Proteins were extracted from HUVECs grown in the presence of various concentrations of PEDF, VEGF, or both for times up to 3 hr. Western blotting was used to measure the phosphorylation of the receptor at Tyr 951, 996, and 1175 and downstream signal molecules. A specific kinase assay was used to measure the activity of VEGF–R2. ELISA assays were carried out using recombinant extracellular regions of VEGF–R2 immobilized onto plastic to determine binding of PEDF to VEGF–R2. Immunoprecipitations with anti–VEGF–R2 were carried out on solubilised HUVEC extracts and co–precipitated molecules detected on Western blots.
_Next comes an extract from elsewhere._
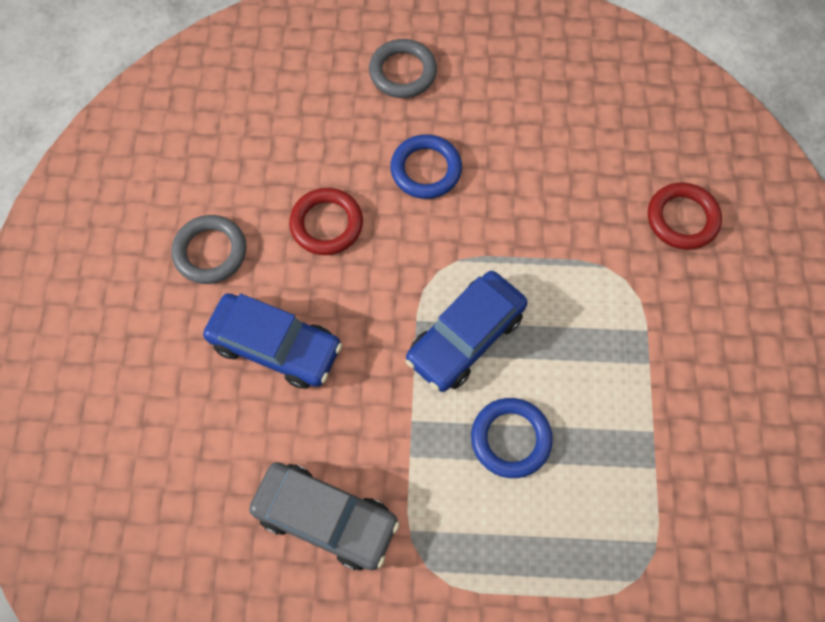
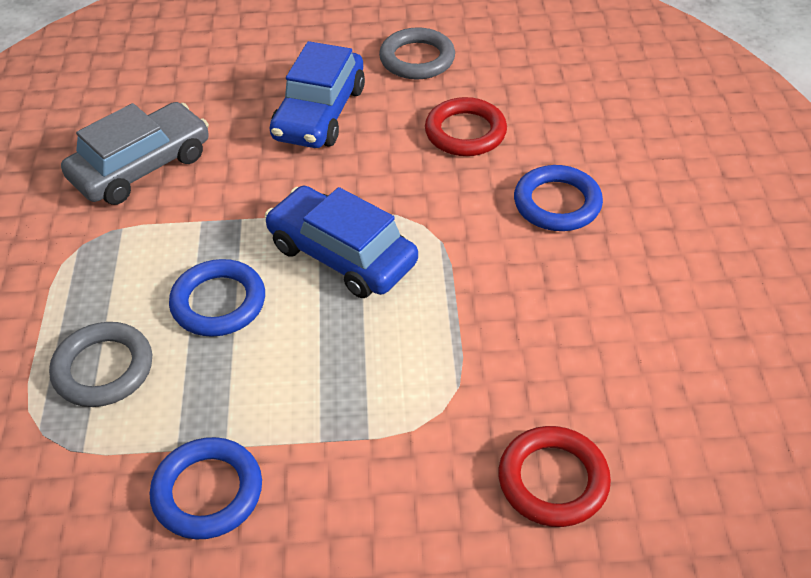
camera: 85 degrees right, 20 degrees down
(326, 518) = (141, 167): grey car -> grey car turned 150 degrees counterclockwise
(403, 72) = (690, 171): grey ring -> grey ring (103, 369)
(692, 443) = (207, 492): none -> blue ring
PEDF inhibited VEGF–induced phosphorylation of VEGF–R2 in a time and dosage dependent pattern at all three tyrosine sites analysed. This PEDF effect could not be reversed with the general phosphatase inhibitor, orthavanadate. Phosphorylation of the major down stream signaling molecules of activated VEGF–R2 including PI3 kinase/Akt, PLCγ, FAK and Src were significantly reduced by PEDF. ELISA assays showed that PEDF specifically bind to the extracelluar domain of VEGF–R2 with an apparent affinity of 2 nM. PEDF did not block VEGF binding to this receptor suggesting that binding of the two molecules to the receptor occurs at different sites. Immunoprecipitation of VEGF–R2 from HUVEC lysates co–precipitated PEDF, and vice versa.
PEDF binds to the extracellular domain of VEGF–R2 and inhibits its VEGF–induced phosphorylation as well as subsequent downstream signaling pathways. We propose that PEDF inhibits angiogenesis, in part, by specifically binding to VEGFR2 and interfering with VEGF mediated mitogenic signals on endothelial cells.